An article in Wednesday's editions of The Washington Post incorrectly referred to a final vote last week in the House Ways and Means Committee in favor of a Democratic alternative to President Reagan's economic program. The vote was in the House Budget Committee; Ways and Means has not yet voted on the plan.
President Reagan slowly working up to a half-day schedule, yesterday received a gloomy private assessment of the legislative prospects for his economic program.
At a meeting with top advisers and his legislative liaison staff, the president was told his program faces tough scrutiny from Democratic liberals in the House and a forceful rear-guard action from Republican conservatives in the Senate.
Three conservative GOP senators deserted the administration last week, causing a 12-to-8 rejection of his economic program by the Senate Budget Committee. The defectors objected on philosophical grounds, saying they could not support the program because it did not provide the balanced budget by 1984 that Reagan has repeatedly promised.
Reagan has instructed budget director David A. Stockman to assure the skeptical senators privately that additional cuts will be forthcoming in 1982 and 1983 to assure a balanced budget. The strategic problem is that the administration wants to reassure the Republicans without tipping its hand to the Democrats.
"We'll just be adding voices to the Democratic chorus of opposition if we outline next year's budget cuts now," one White House source said.
Max L. Friedersdorf, assistant for legislative affairs, told Reagan the administration also faces difficult hurdles in the Democratic-controlled House, where the Ways and Means Committee last week approved a Democratic alternative to the Reagan plan by a 17-to-13 vote.
Friedersdorf said his strategy in the House is to concentrate on a favorable floor vote, targeting "soft Republicans" and some 40 conservative Democrats.
Right now, the outcome in the House is considered too close to call. The White House hopes voters will give members a message of approval for Reagan's economic program during the current Easter recess, but some aides concede this may not be enough to deter the Democrats.
"No one can go home now and say they're for big spending, but that's not what the Democrats are doing," one White House aide said. "They say they're for cutting spending even more than the president."
The White House hopes to counteract this impression with briefings of regional editors by high administration officials. The same strategy was used by Presidents Nixon and Carter in an attempt to build support for their economic proposals. A briefing for 75 editors and reporters from outside Washington will be held today in the Old Executive Office Building and will open with a brief speech by Vice President Bush.
Valuable as these briefings may be, they are considered a poor substitute for Reagan's direct participation in the process of selling his economic plan.
White House officials, some of whom originally hoped to have the president making a radio speech for his program as early as this week, are cautious about predicting a date for Reagan's return as a communicator.
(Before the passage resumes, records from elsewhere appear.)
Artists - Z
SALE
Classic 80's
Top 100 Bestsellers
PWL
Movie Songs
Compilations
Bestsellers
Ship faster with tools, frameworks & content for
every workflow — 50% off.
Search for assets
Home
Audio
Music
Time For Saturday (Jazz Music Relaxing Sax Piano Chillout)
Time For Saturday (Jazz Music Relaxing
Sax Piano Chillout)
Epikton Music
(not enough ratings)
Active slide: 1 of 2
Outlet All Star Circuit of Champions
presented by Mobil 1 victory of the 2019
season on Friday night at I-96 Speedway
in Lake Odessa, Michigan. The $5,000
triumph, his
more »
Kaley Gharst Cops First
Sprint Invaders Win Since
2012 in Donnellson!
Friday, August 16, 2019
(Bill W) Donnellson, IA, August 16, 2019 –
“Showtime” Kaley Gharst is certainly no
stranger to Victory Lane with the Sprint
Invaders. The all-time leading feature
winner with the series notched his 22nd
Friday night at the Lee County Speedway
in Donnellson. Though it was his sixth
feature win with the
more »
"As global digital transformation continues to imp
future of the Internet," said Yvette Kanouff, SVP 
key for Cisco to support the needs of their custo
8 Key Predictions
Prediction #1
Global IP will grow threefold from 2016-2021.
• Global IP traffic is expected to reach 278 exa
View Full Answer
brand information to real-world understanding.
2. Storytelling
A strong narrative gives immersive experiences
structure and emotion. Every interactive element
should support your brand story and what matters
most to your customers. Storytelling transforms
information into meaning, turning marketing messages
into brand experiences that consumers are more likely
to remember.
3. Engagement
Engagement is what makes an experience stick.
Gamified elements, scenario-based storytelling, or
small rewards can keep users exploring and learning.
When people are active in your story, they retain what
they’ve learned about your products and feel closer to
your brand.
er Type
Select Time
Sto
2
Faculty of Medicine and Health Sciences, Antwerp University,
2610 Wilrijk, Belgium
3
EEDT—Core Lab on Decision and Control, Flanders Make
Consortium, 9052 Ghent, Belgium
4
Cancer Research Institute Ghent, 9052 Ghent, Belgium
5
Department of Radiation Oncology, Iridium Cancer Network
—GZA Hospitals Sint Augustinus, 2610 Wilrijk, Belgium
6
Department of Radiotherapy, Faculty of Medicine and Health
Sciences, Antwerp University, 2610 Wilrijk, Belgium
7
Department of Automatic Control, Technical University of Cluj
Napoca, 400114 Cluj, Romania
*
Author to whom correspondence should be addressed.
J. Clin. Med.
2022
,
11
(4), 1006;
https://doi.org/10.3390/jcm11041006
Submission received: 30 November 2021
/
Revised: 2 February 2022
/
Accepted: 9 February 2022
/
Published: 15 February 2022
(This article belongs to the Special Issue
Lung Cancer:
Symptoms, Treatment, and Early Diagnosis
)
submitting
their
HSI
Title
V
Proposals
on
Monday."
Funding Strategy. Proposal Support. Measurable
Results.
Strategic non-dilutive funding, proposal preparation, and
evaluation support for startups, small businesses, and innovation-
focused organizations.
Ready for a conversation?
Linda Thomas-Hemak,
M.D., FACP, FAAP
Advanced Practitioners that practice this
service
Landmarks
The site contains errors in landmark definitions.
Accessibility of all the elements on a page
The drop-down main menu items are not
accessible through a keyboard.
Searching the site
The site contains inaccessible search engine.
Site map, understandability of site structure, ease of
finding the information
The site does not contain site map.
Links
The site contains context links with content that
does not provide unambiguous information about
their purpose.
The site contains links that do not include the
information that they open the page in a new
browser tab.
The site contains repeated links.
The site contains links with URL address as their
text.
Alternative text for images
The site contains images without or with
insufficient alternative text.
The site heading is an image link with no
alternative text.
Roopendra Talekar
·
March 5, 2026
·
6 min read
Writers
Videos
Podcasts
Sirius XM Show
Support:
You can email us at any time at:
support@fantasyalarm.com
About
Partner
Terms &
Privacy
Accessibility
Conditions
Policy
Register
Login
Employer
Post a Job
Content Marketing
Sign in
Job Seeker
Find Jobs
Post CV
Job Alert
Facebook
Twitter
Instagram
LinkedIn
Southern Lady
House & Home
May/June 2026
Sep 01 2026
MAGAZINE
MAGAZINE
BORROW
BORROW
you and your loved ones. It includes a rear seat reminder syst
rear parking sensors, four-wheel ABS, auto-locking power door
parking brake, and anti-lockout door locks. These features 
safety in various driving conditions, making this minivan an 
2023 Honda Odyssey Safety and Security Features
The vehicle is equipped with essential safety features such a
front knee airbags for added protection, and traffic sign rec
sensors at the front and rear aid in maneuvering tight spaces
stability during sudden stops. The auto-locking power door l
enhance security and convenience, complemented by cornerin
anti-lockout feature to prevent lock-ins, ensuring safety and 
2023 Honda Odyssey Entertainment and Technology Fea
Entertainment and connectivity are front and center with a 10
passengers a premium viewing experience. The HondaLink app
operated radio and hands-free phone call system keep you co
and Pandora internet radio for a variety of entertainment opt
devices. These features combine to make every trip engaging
The best estimate is that the president will make a televised appeal toward the April 27 end of the congressional recess.
This selling is also likely to take the form of personal telephone calls to key members of Congress -- a type of friendly persuasion Reagan employed frequently before he was shot March 30.
No attempt is being made at this time to rush the president's convalescence.
He is described as napping frequently and eating heartily in an attempt to regain some of the weight he lost while hospitalized.
Yesterday he spent about two hours in meetings with aides. The 30-minute session with his legislative advisers and top aides was held in the Treaty Room on the second floor of the White House.